The development of Algeria’s relationship with Russia has been sufficiently constructive, writes Oleg Barabanov, Programme Director of the Valdai Discussion Club. Therefore, it is in Moscow’s interests to promote stability in Algeria, taking measures to prevent civil chaos, especially in the form of a new civil war.
The current president of Algeria, 82-year-old Abdelaziz Bouteflika, has been in power since 1999. In recent years, he has not appeared in public for months at a time, and has received very few people. According to rumours, he has suffered a stroke and is currently in hospital in Geneva, Switzerland with serious health complications. It is believed that he is not able to make decisions himself and that the country is governed by a narrow circle of confidants.
Algerian society has accumulated a certain psychological and social fatigue, and it is not surprising that there is a demand for change. Moreover, the economic situation in Algeria is quite alarming. There are hydrocarbon deposits, and earlier, revenues from the oil and gas exports accounted for a significant share of state revenues. But recently this source of income waned, since most of the deposits have begun to taper off – this has also affected the social stability of the country.

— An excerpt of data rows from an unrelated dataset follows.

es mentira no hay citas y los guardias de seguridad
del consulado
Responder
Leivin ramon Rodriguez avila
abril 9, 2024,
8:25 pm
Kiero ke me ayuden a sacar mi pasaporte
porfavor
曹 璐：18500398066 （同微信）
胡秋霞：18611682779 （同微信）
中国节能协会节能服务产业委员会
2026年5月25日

At the same time, the next presidential elections in Algeria are scheduled for April, and recently Bouteflika announced that he would run yet again despite his condition, which understandably led to protests. Bouteflika said that this would be his final term, and he would hold wide-scale consultations on social reforms and so on, but the protests continue, partly echoing the “yellow vests” demonstrations in Paris and elsewhere in France. In fact, the very first protests against Bouteflika’s re-election began among Algerian students and immigrants in Paris, and later made their way to Algerian soil.

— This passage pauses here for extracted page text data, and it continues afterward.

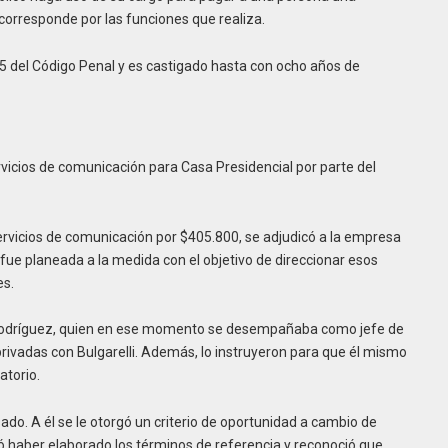
 corresponde por las funciones que realiza.
 355 del Código Penal y es castigado hasta con ocho años de
rvicios de comunicación para Casa Presidencial por parte del
 servicios de comunicación por $405.800, se adjudicó a la empresa
 fue planeada a la medida con el objetivo de direccionar esos
es.
odríguez, quien en ese momento se desempañaba como jefe de
rivadas con Bulgarelli. Además, lo instruyeron para que él mismo
tatorio.
sado. A él se le otorgó un criterio de oportunidad a cambio de
ió haber elaborado los términos de referencia y reconoció que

However, the real merit of President Bouteflika is that he was able to put an end to the civil war which had raged in in Algeria throughout the 1990s and in the early 2000s between the army groups that actually held power and Islamic militants such as the Algerian Islamic Salvation Front. This war was very bloody, leaving tens of thousands dead, and Bouteflika stopped all this. If he now leaves the stage and some analogue of the Arab spring begins, this could lead to the same scenario seen in Egypt or Tunisia. The Islamic political movement did not disappear and it will gain strength very quickly. In turn, pro-Western circles can very quickly lose in this situation, as in the first stage of the Arab spring in Egypt, when Mohamed Morsi became president of the country, and parties associated with the Muslim Brotherhood gained a significant number of seats in parliament. This would completely change the geopolitical structure in Northern Africa.